The death toll rose to 36 on Monday, with 47 still missing, following the huge landslide that engulfed workers’ tents at a copper and gold mine in China’s Tibet Autonomous Region.
Hundreds of rescuers used their hands, metal poles, excavators and sniffer dogs to search debris for a fourth day on Monday, but officials held little hope of finding anyone alive under the estimated 2 million cubic metres of mud and rubble.
Only one miner, Zhao Linjiang, survived the disaster because he had visited a nearby village to buy more tents, the official Xinhua news agency said.
Zhao was shocked when he returned on Friday morning to find the miners’ camp obliterated by rock and mud that spread over an area up to 3 kilometres wide.
He told the agency he saw no sign of his colleagues, including his brother.
“I was numbed by the scene and trudged back and forth, crying,” Zhao said.

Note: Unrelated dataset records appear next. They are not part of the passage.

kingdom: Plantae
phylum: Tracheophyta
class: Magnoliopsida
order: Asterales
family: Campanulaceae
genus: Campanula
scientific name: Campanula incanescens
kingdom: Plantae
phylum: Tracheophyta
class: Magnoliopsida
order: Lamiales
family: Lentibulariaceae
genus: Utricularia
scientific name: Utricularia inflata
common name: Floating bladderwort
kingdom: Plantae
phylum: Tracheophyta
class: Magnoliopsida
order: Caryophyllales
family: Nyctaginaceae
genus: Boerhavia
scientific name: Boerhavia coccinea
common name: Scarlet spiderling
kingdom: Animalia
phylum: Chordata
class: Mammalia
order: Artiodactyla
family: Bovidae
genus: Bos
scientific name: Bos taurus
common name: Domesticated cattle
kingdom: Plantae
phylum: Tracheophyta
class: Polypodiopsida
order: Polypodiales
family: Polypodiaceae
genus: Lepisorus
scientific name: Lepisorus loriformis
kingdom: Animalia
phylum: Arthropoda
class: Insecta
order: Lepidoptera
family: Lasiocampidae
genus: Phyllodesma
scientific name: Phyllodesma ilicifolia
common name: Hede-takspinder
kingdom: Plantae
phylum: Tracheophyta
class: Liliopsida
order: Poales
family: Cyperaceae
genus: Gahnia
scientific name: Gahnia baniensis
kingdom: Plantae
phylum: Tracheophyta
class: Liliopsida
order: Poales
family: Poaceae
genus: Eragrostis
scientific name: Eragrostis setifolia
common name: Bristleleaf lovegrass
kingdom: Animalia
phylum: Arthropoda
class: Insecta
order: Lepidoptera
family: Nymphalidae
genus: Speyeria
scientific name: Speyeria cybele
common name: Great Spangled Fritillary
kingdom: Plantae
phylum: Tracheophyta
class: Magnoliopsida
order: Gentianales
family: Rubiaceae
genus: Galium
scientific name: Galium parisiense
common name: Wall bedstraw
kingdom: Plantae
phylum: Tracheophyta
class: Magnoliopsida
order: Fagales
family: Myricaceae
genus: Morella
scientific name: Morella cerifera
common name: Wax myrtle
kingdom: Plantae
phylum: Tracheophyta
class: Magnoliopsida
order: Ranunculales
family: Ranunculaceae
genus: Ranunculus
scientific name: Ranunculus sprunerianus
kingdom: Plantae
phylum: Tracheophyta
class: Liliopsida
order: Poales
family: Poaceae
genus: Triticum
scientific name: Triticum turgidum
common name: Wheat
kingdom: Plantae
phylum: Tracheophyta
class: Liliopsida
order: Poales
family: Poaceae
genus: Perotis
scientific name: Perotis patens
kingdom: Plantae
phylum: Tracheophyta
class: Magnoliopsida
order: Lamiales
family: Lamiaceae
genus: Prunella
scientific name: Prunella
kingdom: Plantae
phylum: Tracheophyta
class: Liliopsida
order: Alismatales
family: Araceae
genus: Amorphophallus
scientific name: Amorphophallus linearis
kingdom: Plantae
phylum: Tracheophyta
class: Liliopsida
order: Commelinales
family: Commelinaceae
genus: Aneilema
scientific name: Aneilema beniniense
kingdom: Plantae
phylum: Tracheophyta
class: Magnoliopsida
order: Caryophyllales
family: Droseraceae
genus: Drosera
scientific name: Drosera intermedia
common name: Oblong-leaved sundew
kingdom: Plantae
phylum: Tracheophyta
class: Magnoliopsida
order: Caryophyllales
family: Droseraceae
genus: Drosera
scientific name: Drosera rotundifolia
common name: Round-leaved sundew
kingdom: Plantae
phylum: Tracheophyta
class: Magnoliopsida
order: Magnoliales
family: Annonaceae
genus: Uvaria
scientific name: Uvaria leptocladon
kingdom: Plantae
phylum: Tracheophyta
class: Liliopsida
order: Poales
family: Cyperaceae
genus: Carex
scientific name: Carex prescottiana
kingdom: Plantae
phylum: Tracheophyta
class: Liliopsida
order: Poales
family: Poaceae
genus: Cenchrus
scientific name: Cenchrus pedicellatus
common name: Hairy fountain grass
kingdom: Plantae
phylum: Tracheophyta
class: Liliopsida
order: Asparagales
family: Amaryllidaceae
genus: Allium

Some 3,500 searchers were deployed at the site, using 300 mechanical excavators, reports said.
A mudslide immediately after the landslide and smaller landslides since Friday had hampered rescue efforts, while several rescuers suffered altitude sickness at the 4,600-metre site, team members told state media.
Most of the 83 people buried by the landslide were migrant workers from the poor south-western provinces of Yunnan, Guizhou and Sichuan.
The miners were employed by the Tibet Huatailong Mining Development Company, a subsidiary of the state-run China National Gold Group, which had mined the area since 2010.